Anybody ever eaten a turducken?

www.worldwidewords.org/weirdwords/ww-tur2.htm

This one looks like someone has eaten it, and sicked it up again:

www.thesalmons.org/lynn/turduck123.html

 
Molly Cule
58340.  Thu Mar 09, 2006 8:48 am Reply with quote

Natalie, a friend of mine working here says she and her family ate one for Christmas dinner and it was deliiiiiiiiicious. They are unlikely to return to Turkey after such a gastronomic treat. We can have a photo of her and her family scoffing one should we wish.

 
MatC
58344.  Thu Mar 09, 2006 9:06 am Reply with quote

Are there a lot of recipes which involve putting one animal inside another? I know that one of Hitler’s favourite dishes involved birds stuffed inside animals. (Or possibly vice versa; my copy of ‘Entertaining the Third Reich way’ is not to hand.)

 
Gray
58348.  Thu Mar 09, 2006 9:10 am Reply with quote

The (reputedly) Fattest Duck In The World, at Houston Zoo:

 
Molly Cule
58349.  Thu Mar 09, 2006 9:13 am Reply with quote

Goebbels tried to make out Hitler was a vegetarian.
But he was very fond of Bavarian sausage.

He also put cream and loads of sugar in his tea, apparently. Bit weedy.

 
MatC
61836.  Sat Mar 25, 2006 6:01 am Reply with quote

This is from the current edition of the excellent “World Wide Words” e-newsletter:

2. Weird Words: Anatine
Resembling or characteristic of a duck.
There's a whole set of adjectives derived from Latin that refer to animals, of which the most common are "bovine", relating to the ox, "ovine" for sheep, and "lupine" for fox. Others are "murine" for mouse, "leporine" for hare, "sciurine" for squirrel, "cervine" for deer, and "anserine" for goose.
"Anatine" is from Latin "anas", a duck. The principal stamping ground of this word is in scientific papers, in part because the zoological family containing the ducks is the Anatinae. However, it does very occasionally appear in literature. Perhaps its best-known recent manifestation is in Thomas Pynchon's novel Mason & Dixon of 1997: "I took refuge in wild theorizing,- if Angels be the next higher being from Man, perhaps the Duck had 'morphos'd into some Anatine Equivalent, acting as my Guardian,- purely, as an Angel might."

 
Flash
63508.  Sun Apr 02, 2006 7:17 pm Reply with quote

If we don't have a question which deals directly with ducking stools, they should go in the notes to the duck question.

Quote:
Ducking Stools were kept in nearly every village and town in England in the 18th century, as a punishment for mouthy women ('scolds'). They were either suspended from a bridge or (more normally) a tall post with a pivoted crossbeam on top. This represented a significant liberalisation from the previous sanction, which was the iron helmet / mask of the scold's bridle, which sometimes had tongue-pieces studded with spikes.

 
Gray
64857.  Tue Apr 11, 2006 9:30 am Reply with quote

Spotted by grizzly:

http://news.bbc.co.uk/1/hi/world/americas/3060579.stm

Quote:
A consignment of thousands of rubber ducks is expected to wash up any day on the coast of New England - after more than a decade at sea.

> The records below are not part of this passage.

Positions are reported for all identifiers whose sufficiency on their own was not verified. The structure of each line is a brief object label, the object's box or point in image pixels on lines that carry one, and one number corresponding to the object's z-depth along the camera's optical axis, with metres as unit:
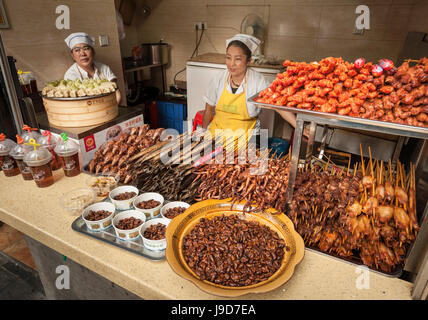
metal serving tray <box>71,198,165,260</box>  1.68
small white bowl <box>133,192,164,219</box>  1.94
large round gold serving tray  1.35
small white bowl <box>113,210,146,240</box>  1.76
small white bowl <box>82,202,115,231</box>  1.86
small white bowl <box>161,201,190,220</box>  1.97
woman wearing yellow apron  3.60
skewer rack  1.34
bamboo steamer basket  2.62
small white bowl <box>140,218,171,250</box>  1.69
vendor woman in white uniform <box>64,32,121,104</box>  3.88
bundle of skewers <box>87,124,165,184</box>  2.51
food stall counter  1.48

Thousands of rubber ducks floated across three oceans over 11 years
The ducks - along with other bathtub toys like beavers, turtles and frogs - fell overboard from a container ship en route from China to Seattle during a storm in 1992.

During the ducks' long voyage through three oceans, scientists have tracked their progress - and say it has taught them valuable lessons about surface currents.

"The ducks went around the North Pacific in three years - all the way from the spill site to Alaska, over to Japan and back to North America," said Curtis Ebbesmeyer, a retired oceanographer based in Seattle.


Question: What mysteries can ducks teach us?